We’re starting in verse 4 to include the sealing of the 144,000 (v.4-8). That might seem like an odd starting point, but this roll call is surprisingly relevant to the diverse multitude in verses 9-10. In verse 4, John hears about 144,000 physical descendants of Israel, but when he turns he sees innumerable people from all the tribes of the earth. Hearing one thing but seeing something different is how surprising realities are often communicated in Revelation (ex. hearing about a lion but seeing a lamb in Rev 5:5-6).

Now we should ask, how did John know every nation, tribe, tongue, and people were represented there? Even though they were all wearing the same thing (v.9), the differences were evident; he could see the diversity in their skin color and hair texture, perhaps even their mannerisms and movements, and he could hear the diversity in their voices. Other places in scripture (ex. Rev 21:26; Isa 60:10; Luke 24:31) support this conclusion, that our individual ethnic identity, and thus the collective diversity of the people of God, will stick with us into eternity.

John hearing about Israelites but seeing all the peoples of the earth communicates the global trajectory, and historical progression, of God’s work of salvation. From God’s promise to Abraham in Genesis 12 to the work of the Spirit in Acts 8-10, the likely span of ~2000 years, belonging to God’s people meant belonging to the ethnic people of Israel (though, as well see in coming weeks, those borders were actually always permeable). Yet all along God has been at work to save a multi-ethnic people for himself, to bring salvation through one group of people (specifically one Israelite, Jesus) by which he would invite all groups of people to worship him together. From the very beginning that was God’s surprising, strange, and glorious plan to save a people for himself.

And all of this, as we’ll see in discussion, tells us some things about God. One thing it reveals is that God has never been an ethno-centric, nationalistic figurehead but instead is the universal, cosmic Lord of all. Another is that God’s kingdom is thus a multi-ethnic reality. This necessitates that the people of God, the citizens of the kingdom, be committed to this vision as we’ve received it from God. God delights in saving all kinds of people, so we bring the hope of the gospel to all people without preferring some or excluding others. God desires the full-breadth of human diversity, so we value and embrace the beauty of all those created in God’s image and reject anything that intends to demean or obscure that beauty.

And, as we’ll cover in discussion below, this image of the church is intended to affect us and to find expression in our lives and in our church. If, in this passage, we find a good vision of the church as God intends it, a church that is richly diverse and shockingly unified in their worship of him, then this should rightly stir our hearts in longing. When we look ahead to the good future of Jesus’s Church we should yearn to see that abundant, multi-ethnic reality in our church today, praying that his kingdom would come on earth as it is in heaven (Matt. 6:10). That’s the goal of this series, not to mirror society’s values, not to meet quotas or numbers, but to reflect the glory of God as he intends it to be shown.

Questions for Discussion

• Could someone read Revelation 7:4-10 for us?

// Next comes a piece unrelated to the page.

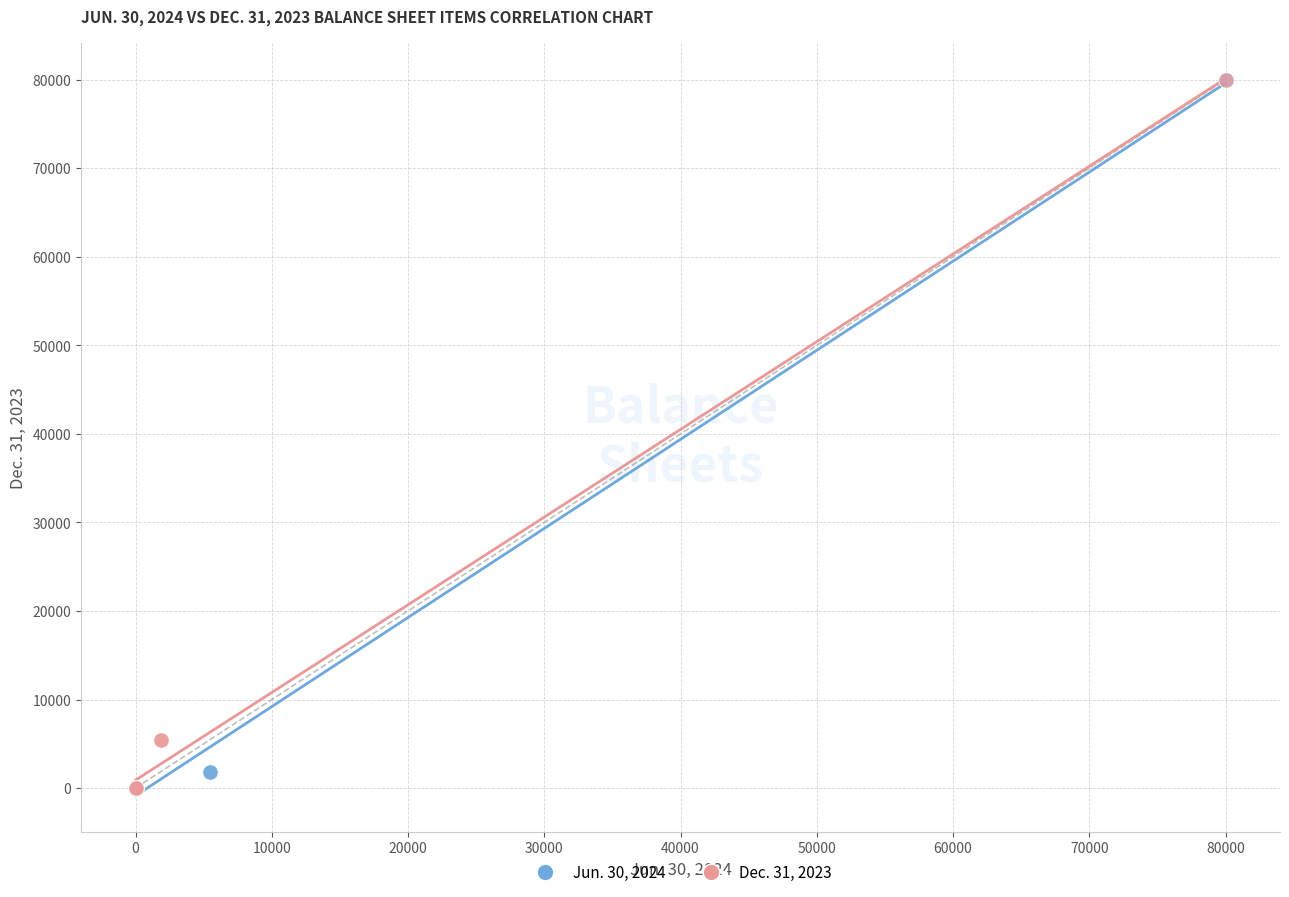

Which series has the widest spread of Y values?

Jun. 30, 2024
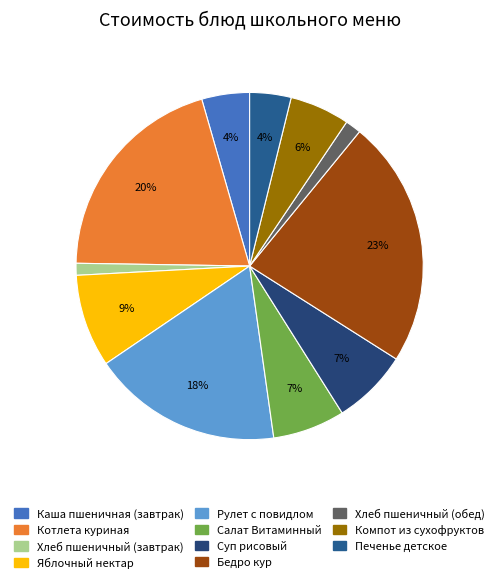

To the nearest percent, what is the difference between the largest and smallest slice percentages?

22%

• What stood out to you from the passage? (try to touch on the connection between v.4-8 and v.9-10)

• Why do you think the diversity of the multitude is emphasized here?

• What do you think this passage can tell us about God?

• What about this future vision brings you hope?

• How do you think this future vision should affect your life now?

• Prayer prompt: Ask God to use our time in this sermon series for his glory and our good.